SHORT PROBLEM 1: According to the forum thread on the Stihl protective shirt, what did mbman pay for the shirt?

PASSAGE TO READ:
□ □ □
# Stihl Cutter shirt



## mbman (Jan 15, 2009)

For ten years I have faithfully worn my PPE. Recently I replaced my chaps and helmet. While searching online for the new PPE, I came across a chainsaw protective shirt on the Stihl USA website. When I contacted Stihl Canada, they said the shirt was unavailable in Canada. Here is a link to the shirt - 

http://www.stihlusa.com/apparel/protective-shirt.html 


Stihl Canada was kind enough to point me to Pete of Badiuk Equipment in Fort Frances Ont. (he got the shirt from his brother who owns a Stihl dealership across the border). I just got the shirt in yesterday, and it has six layers of Engtek around the collar, on the shoulders and down the arms to just above the wrists.

When I originally took a chainsaw safety course in 1998, there was never any mention of a protective shirt that could/should be worn. The folks at Stihl Canada had no explanation as to why the shirt was not sold up here.

A few of questions, if you don't mind.

Have any of you in Canada ordered this shirt?

I am wondering if folks in other countries bother wearing this shirt?

Why would a product like this not be mandatory?


----------



## Climbing Fool (Jan 15, 2009)

Hi mbman. Wave to my uncle, he works at your university!

My crew and I all wear our ppe but I have got to say that shirt is, imo, over the top. Good work habits are the best accident prevention you can get. 

Post me some snow pictures mate, my uncle is on sabbatical.


----------



## mrdinks (Jan 15, 2009)

I was at my Stihl dealer this morning and he had those protective shirts hanging there. I never asked the price but they sure looked nice, thinking about going back for a closer look.


----------



## mbman (Jan 15, 2009)

Climbing Fool said:


> Hi mbman. Wave to my uncle, he works at your university!
> 
> My crew and I all wear our ppe but I have got to say that shirt is, imo, over the top. Good work habits are the best accident prevention you can get.
> 
> Post me some snow pictures mate, my uncle is on sabbatical.



I agree with you about good work habits, but I figured I would buy the shirt just in case nothing ever happens.

Here are a few pics I took today. The temp pic shows today's high temp.


----------



## mbman (Jan 15, 2009)

mrdinks said:


> I was at my Stihl dealer this morning and he had those protective shirts hanging there. I never asked the price but they sure looked nice, thinking about going back for a closer look.




I paid $99Cdn plus shipping.


----------



## Nailsbeats (Jan 15, 2009)

I run a Husky shirt kinda like the one you showed. They breathe well and the woodchips slide right off. When I was at my Stihl dealer the other day they had one that had wedge pouches right on it, looked really nice.


----------



## squad143 (Jan 15, 2009)

Mbman, I just checked your weather report. Take solace that it is supposed to be going up to just above freezing this Sunday.
□ □ □
SHORT PROBLEM 2: From the rows below, extract word for word the part that opens with the line containing "order: Lepidoptera" and closes with the line containing "family: Hygrophoraceae".
□ □ □
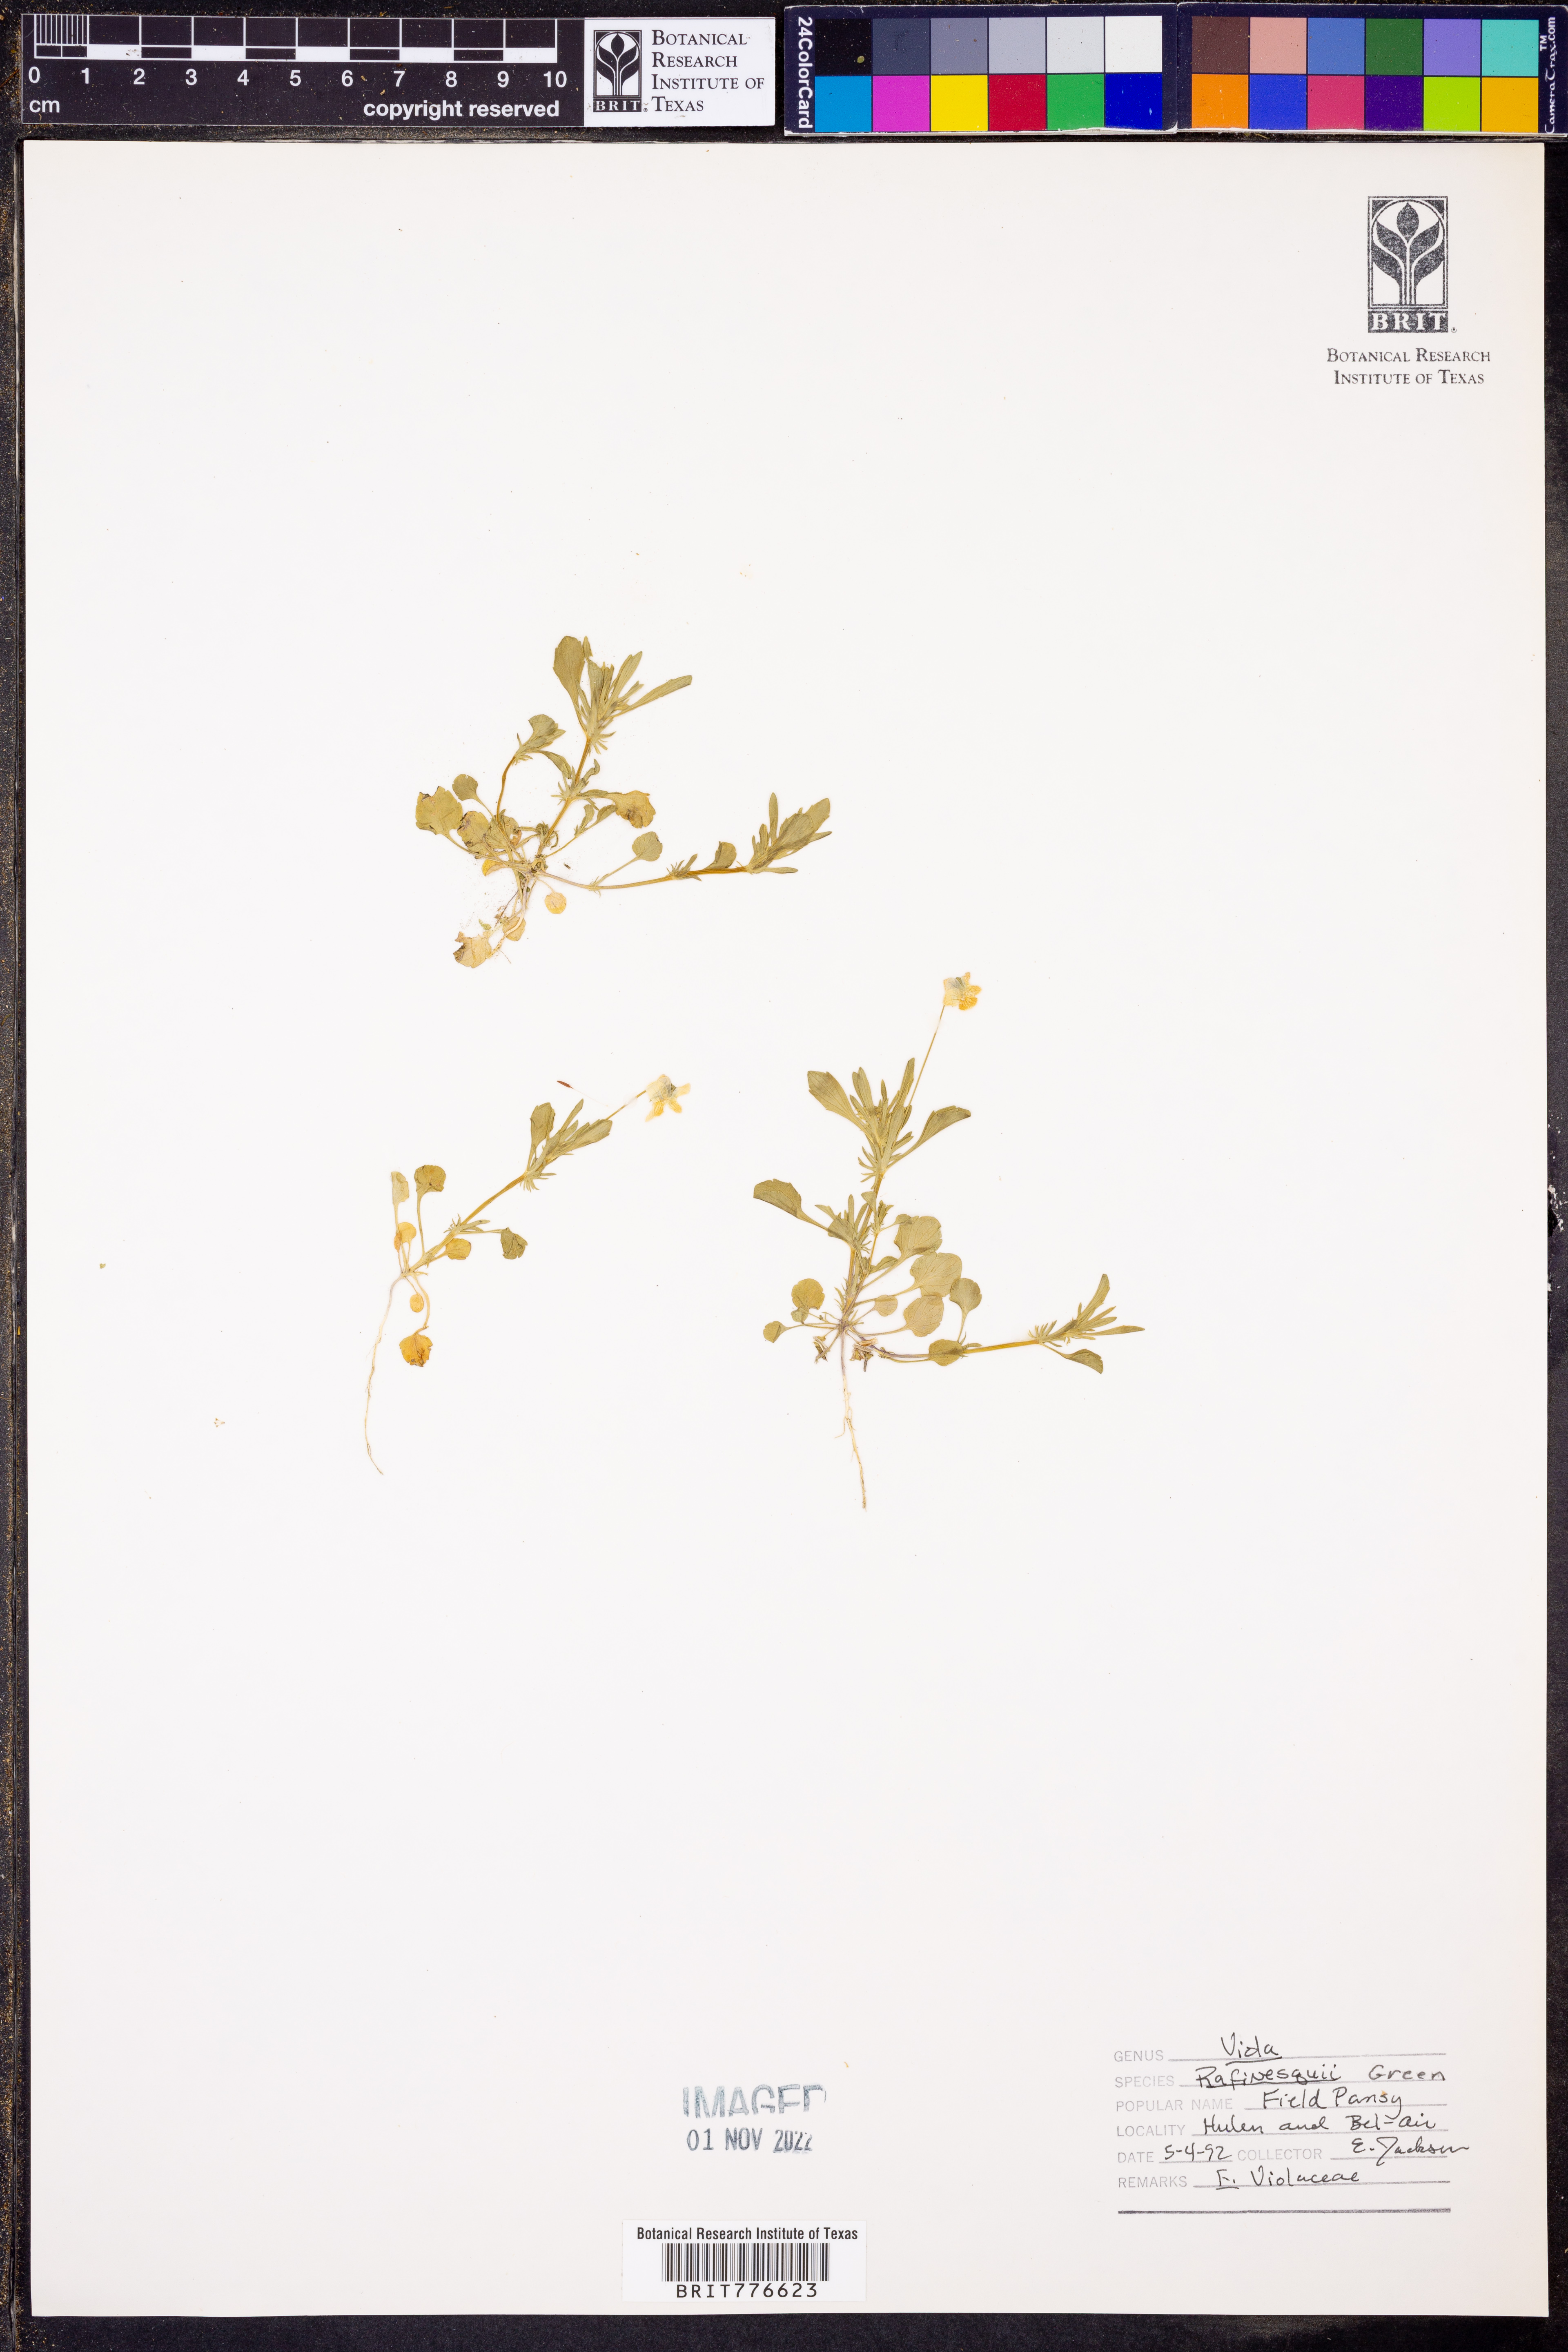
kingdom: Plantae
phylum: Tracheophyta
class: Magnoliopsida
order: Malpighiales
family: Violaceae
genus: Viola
□ □ □
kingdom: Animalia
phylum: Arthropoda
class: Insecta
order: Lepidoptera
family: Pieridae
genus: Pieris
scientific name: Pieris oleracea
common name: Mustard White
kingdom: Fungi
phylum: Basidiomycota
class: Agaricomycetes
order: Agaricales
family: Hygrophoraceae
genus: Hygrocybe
□ □ □
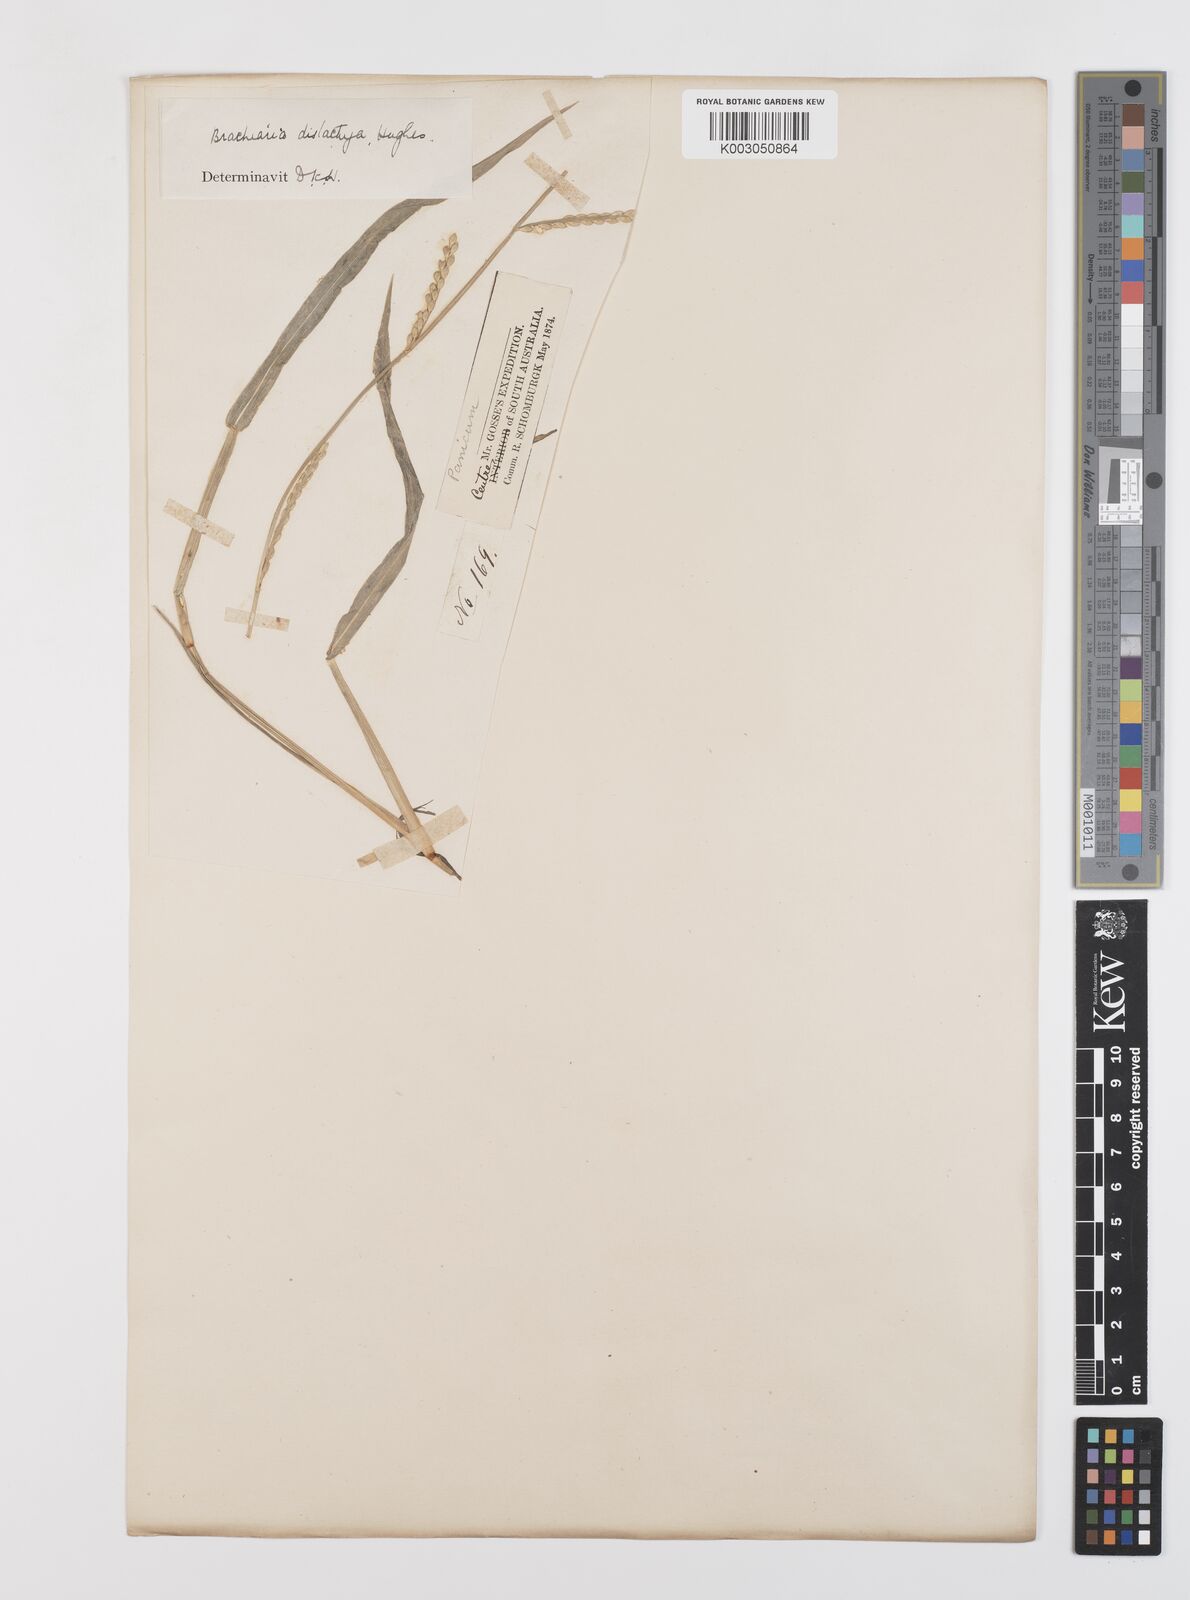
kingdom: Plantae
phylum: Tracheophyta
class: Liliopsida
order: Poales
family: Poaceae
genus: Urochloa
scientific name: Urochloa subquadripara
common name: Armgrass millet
□ □ □
FULL ANSWER 1: $99Cdn plus shipping.

FULL ANSWER 2:
order: Lepidoptera
family: Pieridae
genus: Pieris
scientific name: Pieris oleracea
common name: Mustard White
kingdom: Fungi
phylum: Basidiomycota
class: Agaricomycetes
order: Agaricales
family: Hygrophoraceae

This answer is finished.